» ЗАДАНИЕ:
Согласуются ли с отрывком о Достоевском ниже эти утверждения: (а) вопль, которым завершается признание Ивана на суде, назван неистовым; (б) духовное движение Ивана завершается горячкой и беспамятством; (в) пути жизни для Ивана закрыты? На каждое ответьте «да» или «нет» и приведите дословно слова отрывка, которые это решают.

» ИСХОДНЫЙ ОТРЫВОК:
○ ○ ○ ○
Библия в системе поэтики Ф.М. Достоевского "Братья Карамазовы"
Страница 9
Медлительность “восхождения на крест” зримо воплощает “муки гордого решения”, тяжкий и противоречивый процесс высвобождения из “ада” духовного. “Неистовый вопль”, завершающий признание Ивана на суде, можно истолковать в этом контексте и как изгнание черта- беса, “ .ибо нечистые духи из многих, одержимых ими, выходили с великим воплем .” (Деяния Апостолов, 8: 5-7).
Духовное движение Ивана не завершается “горячкой и беспамятством” как итогом “пути” или “знаком” полного нравственно-философского краха личности. Для Ивана, “зерна, падшие в землю” его души, уже “умерли”, поскольку Иван стал по-библейски “ненавидящим душу свою”. Поэтому пути жизни для него открыты.
○ ○ ○ ○
» СПИСОК ДАННЫХ:
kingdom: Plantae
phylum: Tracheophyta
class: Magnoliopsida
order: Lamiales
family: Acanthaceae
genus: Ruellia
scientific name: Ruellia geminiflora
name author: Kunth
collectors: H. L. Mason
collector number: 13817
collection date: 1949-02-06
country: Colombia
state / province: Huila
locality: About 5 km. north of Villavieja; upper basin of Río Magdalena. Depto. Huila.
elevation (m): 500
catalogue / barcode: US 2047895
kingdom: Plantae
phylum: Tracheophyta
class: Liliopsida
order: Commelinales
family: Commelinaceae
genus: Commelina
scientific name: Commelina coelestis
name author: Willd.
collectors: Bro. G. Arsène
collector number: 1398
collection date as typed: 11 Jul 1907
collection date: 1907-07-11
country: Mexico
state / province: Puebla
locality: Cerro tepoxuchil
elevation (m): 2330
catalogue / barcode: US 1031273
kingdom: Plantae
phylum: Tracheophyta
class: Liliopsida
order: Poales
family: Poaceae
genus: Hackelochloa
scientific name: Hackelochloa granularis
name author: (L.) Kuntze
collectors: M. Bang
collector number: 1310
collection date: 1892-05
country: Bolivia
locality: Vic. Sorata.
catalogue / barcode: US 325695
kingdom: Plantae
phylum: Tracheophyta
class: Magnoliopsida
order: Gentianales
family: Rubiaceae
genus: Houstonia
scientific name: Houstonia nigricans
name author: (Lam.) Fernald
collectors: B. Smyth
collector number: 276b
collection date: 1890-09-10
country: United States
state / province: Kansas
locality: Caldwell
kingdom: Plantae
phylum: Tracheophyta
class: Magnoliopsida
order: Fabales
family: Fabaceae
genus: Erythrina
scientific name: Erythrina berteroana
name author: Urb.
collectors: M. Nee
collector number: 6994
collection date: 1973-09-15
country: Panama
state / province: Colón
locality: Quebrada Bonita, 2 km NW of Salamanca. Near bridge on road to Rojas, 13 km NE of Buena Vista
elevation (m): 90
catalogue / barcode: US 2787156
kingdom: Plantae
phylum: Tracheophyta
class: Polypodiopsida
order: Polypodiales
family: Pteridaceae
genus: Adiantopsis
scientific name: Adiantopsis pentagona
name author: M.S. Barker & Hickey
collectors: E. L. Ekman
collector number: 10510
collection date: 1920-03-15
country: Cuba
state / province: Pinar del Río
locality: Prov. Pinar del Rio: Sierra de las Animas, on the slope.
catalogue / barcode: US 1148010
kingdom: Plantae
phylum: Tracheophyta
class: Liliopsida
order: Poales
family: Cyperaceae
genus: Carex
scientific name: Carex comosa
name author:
○ ○ ○ ○
» ОТВЕТ:
(а) Да: «“Неистовый вопль”, завершающий признание Ивана на суде».
(б) Нет: «Духовное движение Ивана не завершается “горячкой и беспамятством”».
(в) Нет: «Поэтому пути жизни для него открыты».